TikTok is looking to research and optimize its planet-scale business architecture to support billions of users, globally distributed ultra-large-scale data centers, and microservice clusters with millions of services. This involves addressing key challenges in large-scale infrastructure and business architecture, including capacity forecasting and planning, service and data placement optimization, traffic scheduling optimization, and risk prediction, while embracing AI and focusing on resource management, cost optimization, user experience, reliability, engineering quality, and development efficiency.
Requirements
- Solid research background in distributed systems, large-scale system optimization, or AI for Systems.
- Strong problem-solving skills with the ability to model planet-scale, complex business and infrastructure systems, abstract key variables and constraints, and clearly articulate solutions through rigorous logical reasoning and effective communication.
- Familiarity with optimization algorithms such as integer programming, dynamic programming, graph optimization, heuristic search, or reinforcement learning, with the ability to apply them to large-scale optimization problems.
- Proficiency in at least one mainstream programming language (e.g., Go, Java, C++, Python), with the capability to build research prototypes.
- Ability to quickly learn and deeply understand complex architectural patterns, while leveraging AI tools and automation methods to improve research and development efficiency.
- Experience in data modeling and analysis for large-scale systems or business architectures.
- Research publications or submissions to top-tier conferences/journals such as OSDI, SOSP, NSDI, SoCC, SIGCOMM, KDD, NeurIPS.
Responsibilities
- Contribute to research and optimization of TikTok’s planet-scale business architecture, supporting billions of users, globally distributed ultra-large-scale data centers, and microservice clusters with millions of services.

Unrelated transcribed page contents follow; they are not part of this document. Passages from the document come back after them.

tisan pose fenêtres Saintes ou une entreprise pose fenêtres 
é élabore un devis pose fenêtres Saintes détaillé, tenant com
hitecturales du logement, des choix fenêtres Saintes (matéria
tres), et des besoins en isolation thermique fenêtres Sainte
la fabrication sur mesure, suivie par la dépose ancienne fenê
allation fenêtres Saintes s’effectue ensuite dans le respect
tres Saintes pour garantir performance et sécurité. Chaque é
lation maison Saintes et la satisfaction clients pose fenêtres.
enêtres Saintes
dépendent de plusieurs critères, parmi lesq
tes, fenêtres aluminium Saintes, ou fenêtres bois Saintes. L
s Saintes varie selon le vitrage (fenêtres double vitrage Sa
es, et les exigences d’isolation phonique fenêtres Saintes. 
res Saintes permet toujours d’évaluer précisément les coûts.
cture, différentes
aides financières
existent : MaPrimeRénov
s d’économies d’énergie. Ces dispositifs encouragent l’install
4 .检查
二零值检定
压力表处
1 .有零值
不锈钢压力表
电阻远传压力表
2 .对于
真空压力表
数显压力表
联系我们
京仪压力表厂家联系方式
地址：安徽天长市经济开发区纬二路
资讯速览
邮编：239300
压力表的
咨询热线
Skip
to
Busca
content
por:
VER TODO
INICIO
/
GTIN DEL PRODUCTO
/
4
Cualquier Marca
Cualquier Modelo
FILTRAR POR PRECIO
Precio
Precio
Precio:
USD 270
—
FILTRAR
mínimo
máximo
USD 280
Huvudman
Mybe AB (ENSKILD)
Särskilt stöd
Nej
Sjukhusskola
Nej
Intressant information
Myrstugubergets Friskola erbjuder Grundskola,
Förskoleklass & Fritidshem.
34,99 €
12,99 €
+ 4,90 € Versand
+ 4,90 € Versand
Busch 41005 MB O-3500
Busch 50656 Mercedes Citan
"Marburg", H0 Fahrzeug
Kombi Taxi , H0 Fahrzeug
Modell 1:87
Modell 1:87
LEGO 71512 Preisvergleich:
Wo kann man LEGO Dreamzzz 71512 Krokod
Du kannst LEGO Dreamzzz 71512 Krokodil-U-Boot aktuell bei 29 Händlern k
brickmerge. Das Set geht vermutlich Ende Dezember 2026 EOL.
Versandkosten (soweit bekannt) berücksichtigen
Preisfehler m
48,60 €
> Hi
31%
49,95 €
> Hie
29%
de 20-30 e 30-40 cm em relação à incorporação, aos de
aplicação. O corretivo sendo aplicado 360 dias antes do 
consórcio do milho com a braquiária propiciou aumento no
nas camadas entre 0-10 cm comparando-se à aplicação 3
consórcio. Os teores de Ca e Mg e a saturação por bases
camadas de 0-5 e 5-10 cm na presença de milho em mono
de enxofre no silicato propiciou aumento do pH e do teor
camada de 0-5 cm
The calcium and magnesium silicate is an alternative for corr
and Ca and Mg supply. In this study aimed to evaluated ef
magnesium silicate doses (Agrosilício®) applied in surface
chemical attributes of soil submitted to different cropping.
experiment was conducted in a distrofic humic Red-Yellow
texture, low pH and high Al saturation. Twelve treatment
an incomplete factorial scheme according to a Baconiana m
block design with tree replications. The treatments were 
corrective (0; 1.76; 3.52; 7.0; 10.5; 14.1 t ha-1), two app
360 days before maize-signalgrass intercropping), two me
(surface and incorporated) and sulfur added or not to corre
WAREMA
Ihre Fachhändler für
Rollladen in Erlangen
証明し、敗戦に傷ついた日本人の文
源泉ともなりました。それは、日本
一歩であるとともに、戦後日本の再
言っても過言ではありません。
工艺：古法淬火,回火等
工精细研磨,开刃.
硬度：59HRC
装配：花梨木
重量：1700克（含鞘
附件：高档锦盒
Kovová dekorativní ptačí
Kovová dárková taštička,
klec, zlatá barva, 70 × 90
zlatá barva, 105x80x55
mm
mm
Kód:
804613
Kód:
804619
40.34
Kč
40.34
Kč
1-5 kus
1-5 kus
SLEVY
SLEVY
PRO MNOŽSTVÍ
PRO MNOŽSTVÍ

- Assist in data modeling and algorithmic optimization to address key challenges in large-scale infrastructure and business architecture, including but not limited to capacity forecasting and planning, service and data placement optimization, traffic scheduling optimization, and risk prediction.
- Under the guidance of mentors, transform research insights into prototypes, tools, or frameworks, and explore their applicability in selected business scenarios.
- Participate in analyzing research data, summarizing experimental results, and contributing to academic publications in top-tier conferences/journals.
- Collaborate with architecture, platform, and business teams to understand real-world production challenges and explore potential optimization opportunities.
Other
- Currently pursuing a PhD in Computer Science, Software Engineering, Systems Engineering, Operations Research, Applied Mathematics, or related fields.
- Able to commit to working for 12 weeks during Summer 2026
- Hands-on project experience in distributed systems, resource scheduling, or architecture optimization (including academic projects or previous internships).
- Familiarity with performance and optimization challenges in cross-data-center
- Please state your availability clearly in your resume (Start date, End date).